= Old Cornish units of measurement =

The old Cornish units of measurement were used in Cornwall in the 1700s. They are based on English measurements in their names and rough sizes, but had slight differences in their values.

== Area ==

Table of Cornish Area and equivalent units
| Unit | Relative to Previous | Square yard | Cornish Acre |
|---|---|---|---|
| Cornish Fathing Land | 12 Knight's Fee | 145200 | 48 |
| Cornish Knight's Fees | 4 Cornish Acres | 12100 | 4 |
| Cornish Acre | 4 Cornish Ferlings | 3025 | 1 |
| Cornish Ferling | 9 Cornish Rods | 756.25 | 1⁄4 |
| Cornish Rod | 5 Cornish Leases | 84 | 1⁄36 |
| Cornish Lease | 2 Cornish Lorghs | 16.8 | 1⁄180 |
| Cornish Lorgh | 4 Cornish Sticks | 8.4 | 1⁄360 |
| Cornish Sticks | 1⁄4 of a Cornish Lorgh | 2.1 | 1⁄720 |

Richard Carew's Survey of Cornwall (1602) says:
Commonly thirtie Acres make a farthing land, nine farthings a Cornish Acre, and foure Cornish Acres, a Knights fee. But this rule is ouerruled to a greater or lesser quantitie, according to the fruitfulnesse, or barrennesse of the soyle.

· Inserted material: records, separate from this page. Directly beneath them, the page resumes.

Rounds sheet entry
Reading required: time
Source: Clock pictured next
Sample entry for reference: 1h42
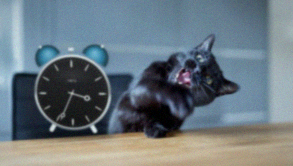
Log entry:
3h34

- Cornish acre – 120 statute acres (or possibly 64), 8 score lease. Equal to 0.066 Acres.
- Cornish ferling/farthing – ¼ a Cornish acre
- Cornish lease – four sticks
- Cornish stick – four yards, three yards square
- Cornish Knight's fee – four Cornish acres
- Cornish rod – 160 lace to a Cornish acre, 36sq. rods
- Cornish lace – 18 ft square
- Cornish land rod/lorgh – half a lace, 9 ft square

== Length ==

Table of Cornish length and equivalent units
| Unit | Equivalent |
|---|---|
| Cornish Fathom | 5 ft |
| Cornish Mile | 1.5 miles |

==Capacity==

Table of Cornish Capacity and equivalent units
| Unit | Equivalent |
|---|---|
| Cornish Bushel | 3 Winchester bushels |
| Cornish gallon | 10 lb |
| Cornish apple gallon | 7 lb |

==Mass==

Table of Cornish Mass and equivalent units
| Unit | Equivalent |
|---|---|
| Cornish ton/mining ton | 21 cwt |
| Cornish pound | 18 ounces (butter) |

==Fish==

Table of Cornish Fish Measurements
| Unit | Relative |
|---|---|
| Cornish Warp | 4 Fish |
| Cornish Burn | 21 Fish |
| Cornish Hundred | 132 Fish |
| Cornish Mease | 505 Herrings |
| Cornish Cran | 800 Herrings |
| Cornish Long Hundred | 8 times 120+5 Fish |
| Cornish Last | 132,000 Fish |
| Cornish Ounce | 16th part (of either a sein of fish or property) |

==Sources==

- Thornton B. Edwards, Cornish! a Dictionary of Phrases, Terms and Epithets Beginning with the word "Cornish", 2005.